Nach dem Brandanschlag auf die Erfurter Synagoge im Jahr 2000 hat der damalige Ministerpräsident Bernard Vogel die Universität Jena gebeten, Jahr für Jahr den Thüringen-Monitor zu erstellen. Der hat uns immer schon aufgezeigt, dass 25 bis 30 Prozent der Bevölkerung anfällig sind für totalitäre Denkmuster.
Das ist nicht der Beleg dafür, dass es alles rechtsgesinnte Menschen sind. Das wäre eine falsche Schlussfolgerung. Dazu zählen auch Menschen, die sich sogar eher links verstehen würden – Menschen, die mit dem Föderalstaat nichts anfangen können, die sich eine starke Hand wünschen, die finden, die da oben müssten nur mal richtig gesagt kriegen, wo es langgeht, und denen da oben muss man mal sagen, was los ist, und wenn wir nicht zur Wahl gehen, dann wird hier was passieren. Dieses Empfinden ist auch ein Erbe der DDR, die den offenen Streit als Teil der politischen Kultur nicht zuließ. Der Streit in der DDR oder auch der Zorn auf den Staat wurde im Zweifelsfall kanalisiert durch eine Eingabeverordnung. Das Ganze wurde dann später wiederum kanalisiert, also bei diesen sächsischen Lichtermärschen, die dann sehr merkwürdig wurden, und am Ende hat sich das auch Bahn gebrochen in Pegida. So hab ich mir jedenfalls das immer ein Stück weit erklärt. Und ein Teil des Erfolges der PDS ist davon gewiss auch geprägt. Andererseits war es mir schon damals völlig unangenehm, die Art und Weise, wie über den Osten geredet wurde, diese erwartete Dankbarkeit gegenüber dem Westen. Das Problem ist, jetzt bin ich kein Ostdeutscher. Ich behaupte nie, dass ich Ostdeutscher sei. Ich lege Wert darauf, dass ich mit der Wende erst hierhergekommen bin. Ich bin sehr früh hergekommen, seit Anfang 1990 bin ich in Erfurt. Davor war ich regelmäßig in der Altmark bei meiner Familie zu Gast. Aber erst Ende 1990 habe ich wirklich begriffen, dass meine ganzen Besuche in der Altmark sich in einer fremden Welt abgespielt haben. Wenn meine Schwägerin davon erzählt hat, was sie als BGLerin macht oder so, das habe ich interessiert gehört, aber wirklich verstanden habe ich es nicht. Erst danach habe ich angefangen, mir das zu übersetzen.

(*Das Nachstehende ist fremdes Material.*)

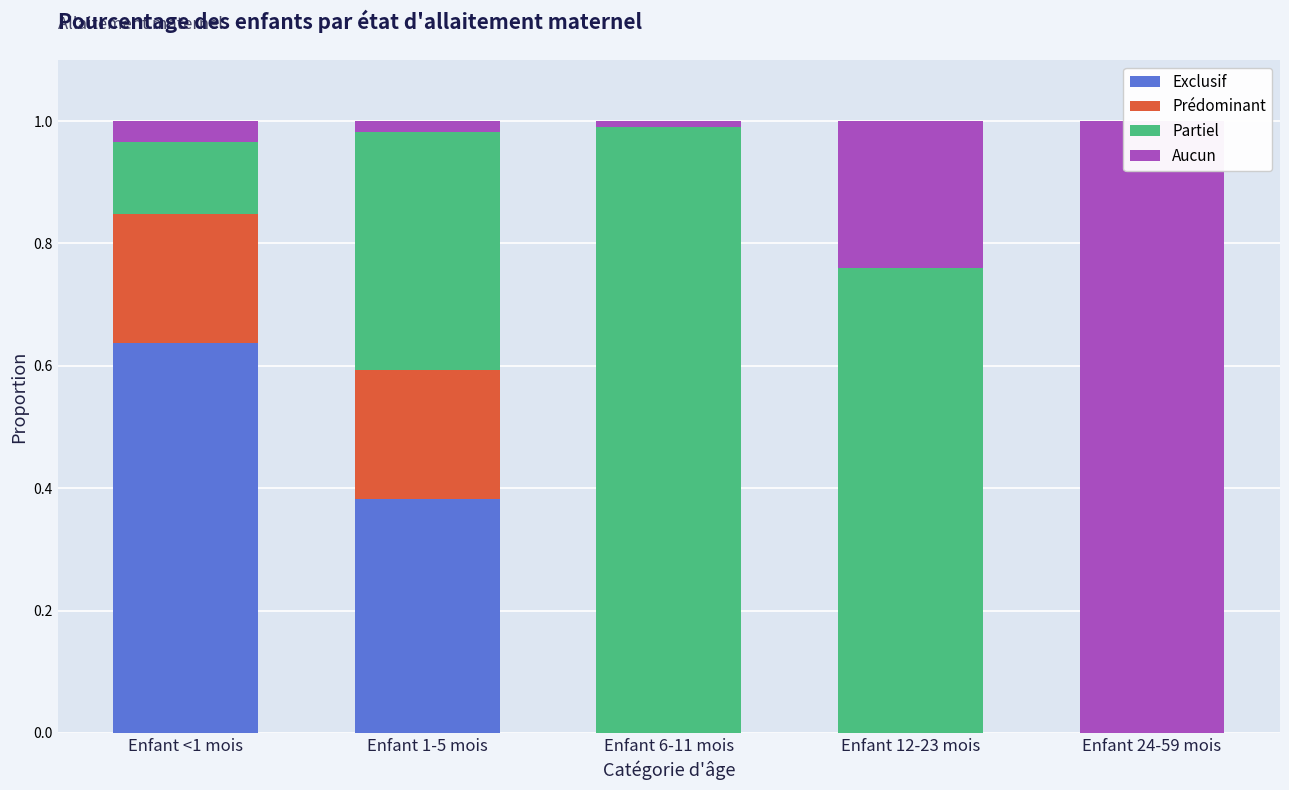

What is the difference between the highest and lowest values at Enfant 1-5 mois?

0.4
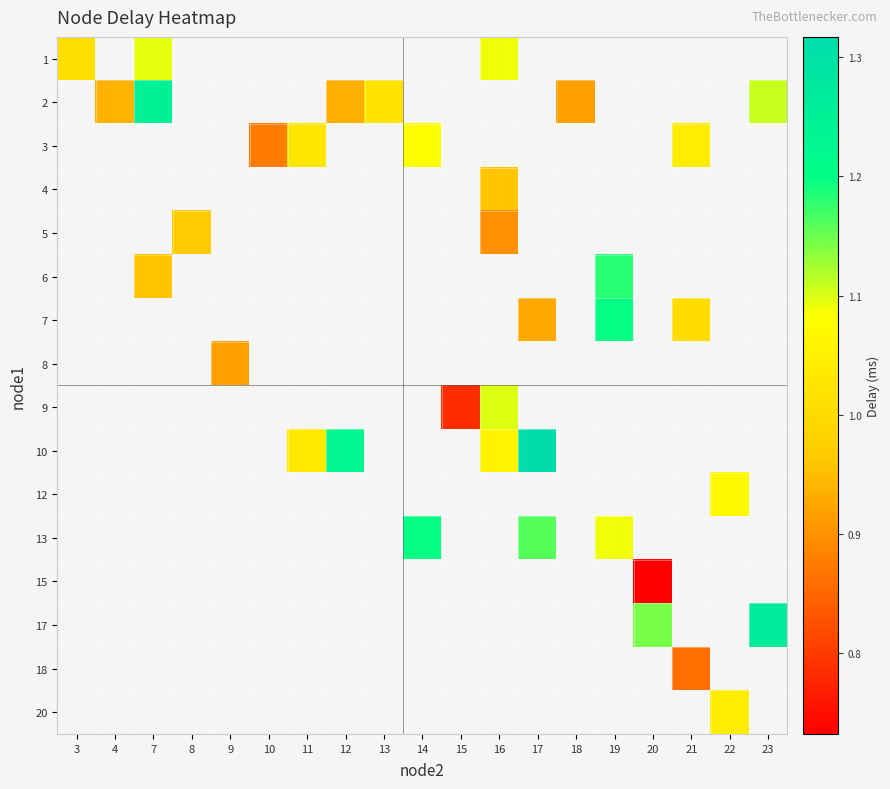

At which category does the chart reach its minimum across all series?

20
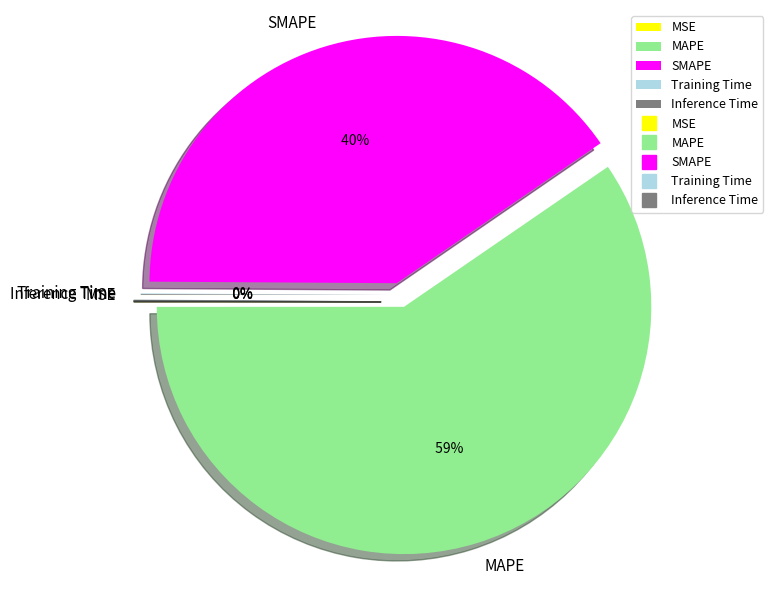

True or false: SMAPE accounts for 32% of the total.

False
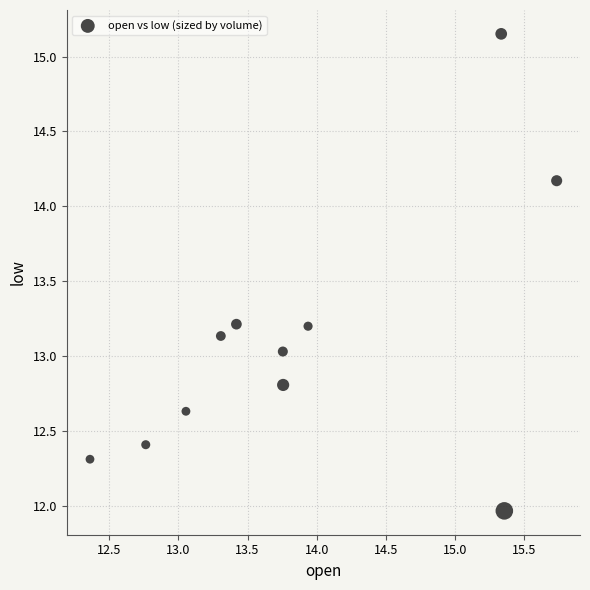

What is the average Y value?

13.1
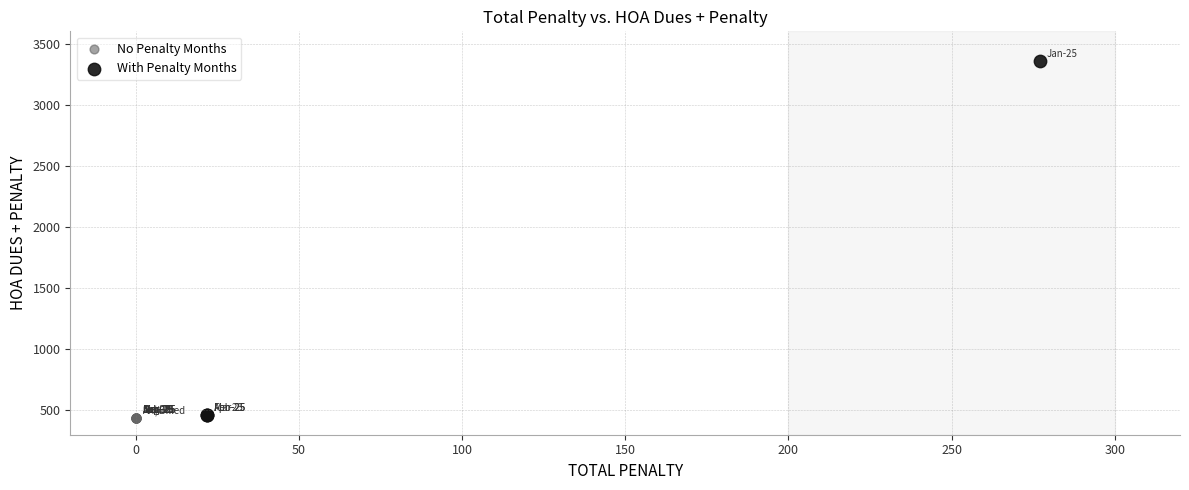

Which series reaches the maximum Y coordinate?

With Penalty Months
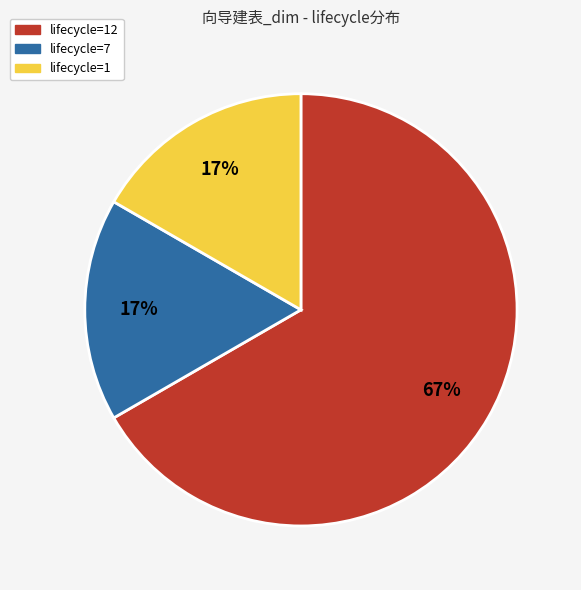

To the nearest percent, what percentage of the pie is lifecycle=7?

17%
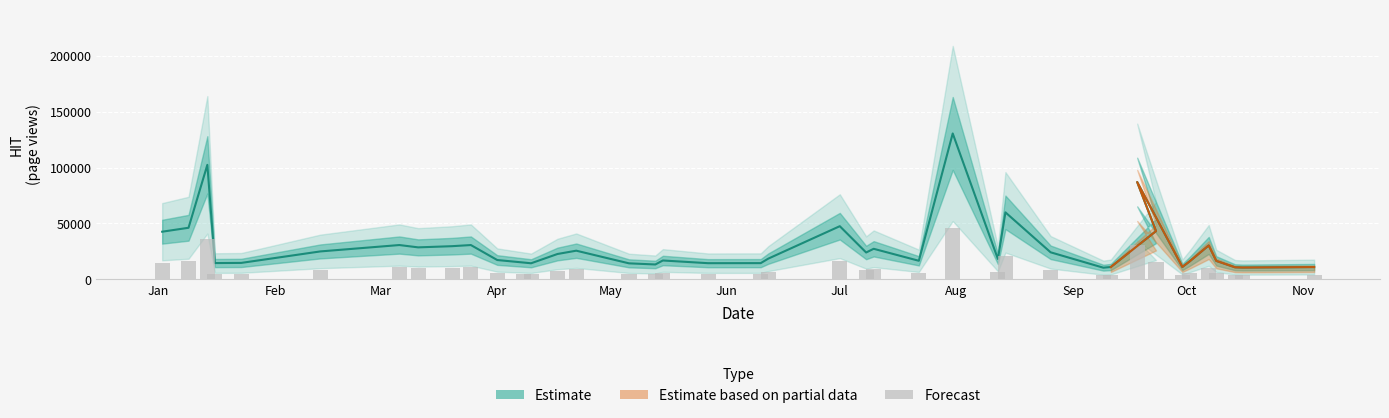

Reading left to right, transcribe all the data shown in this chart.

14921.2	16152.8	35842.1	5112.4	5161.1	8751.0	10750.9	10022.6	10393.2	10748.1	6061.6	5275.9	5048.0	7946.0	8985.2	5026.7	4671.1	5918.1	5073.9	5091.8	6497.4	16646.7	8417.9	9574.6	5824.7	45652.9	6392.8	20977.2	8477.7	3666.2	3875.5	15116.8	30455.2	3889.9	5696.9	10628.8	5794.9	3785.9	3706.5	3864.7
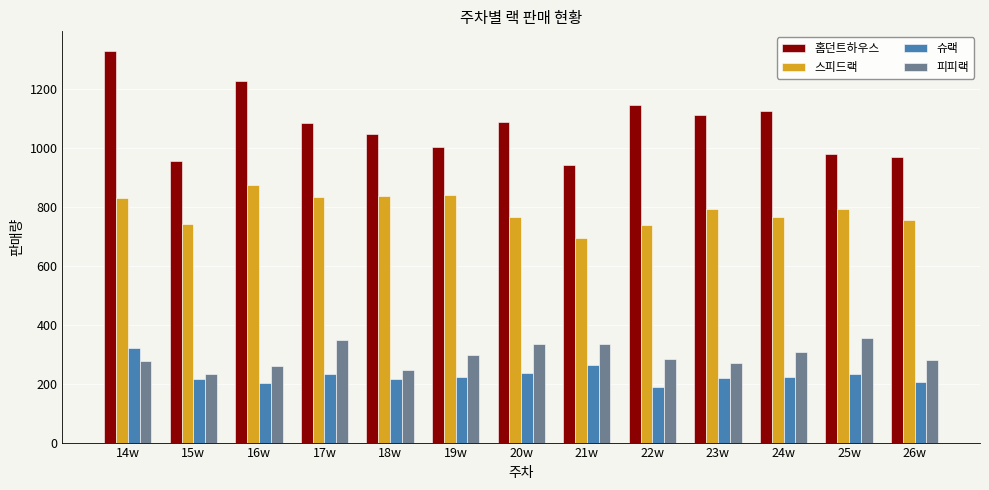

At which label does 홈던트하우스 first exceed 1087?

14w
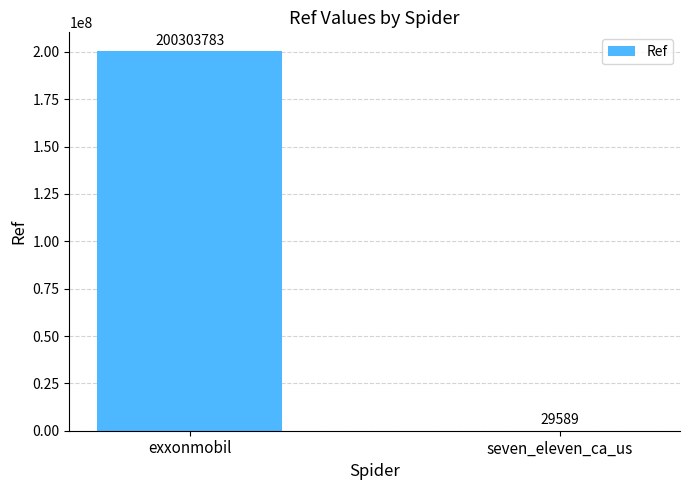

What is the difference between the values at exxonmobil and seven_eleven_ca_us?

200274194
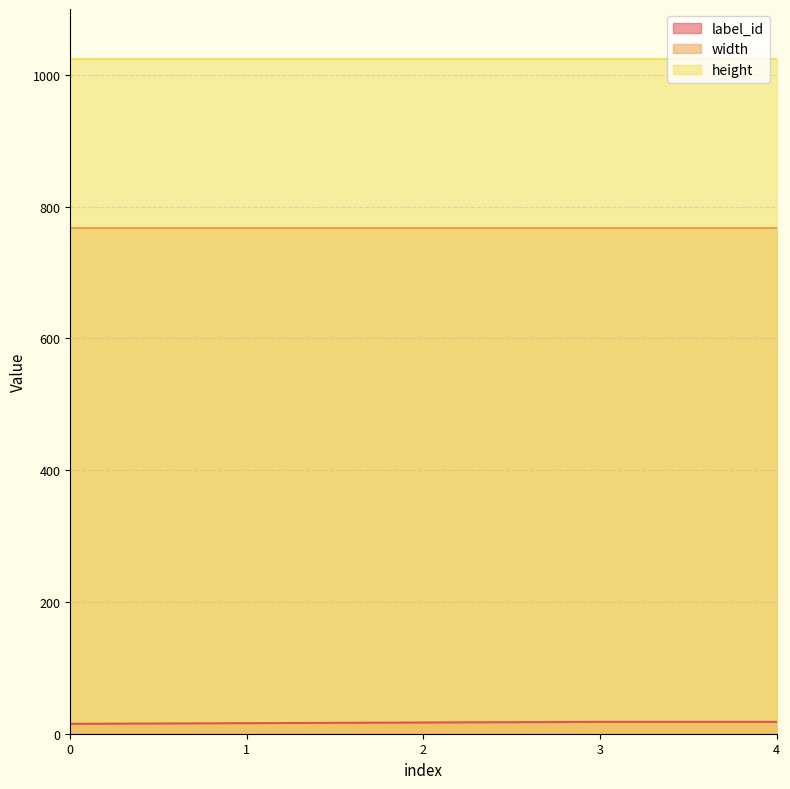

Which series has the widest spread of values?

label_id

An manchen Stellen habe ich dann gedacht: Es wäre manchmal fast einfacher gewesen, wir hätten zwei verschiedene Sprachen gesprochen, dann hätten wir uns mehr Mühe gegeben zu hinterfragen, ob das, was du jetzt gerade formuliert hast, wirklich das ist, was der andere genauso empfindet.
Weil wir aus zwei verschiedenen Welten gekommen sind. Da hab ich den Satz von Willy Brandt verstanden, dass da zusammenwächst, was zusammengehört. Aber wachsen heißt wachsen und nicht zusammendonnern. Dass dieses Empfinden und diese Sehnsucht nach dem, was fehlt, von Höcke und Co bedient wird, das ist ein Teil des Problems, das wir haben, dass bestimmte Probleme einfach nicht angefasst worden sind.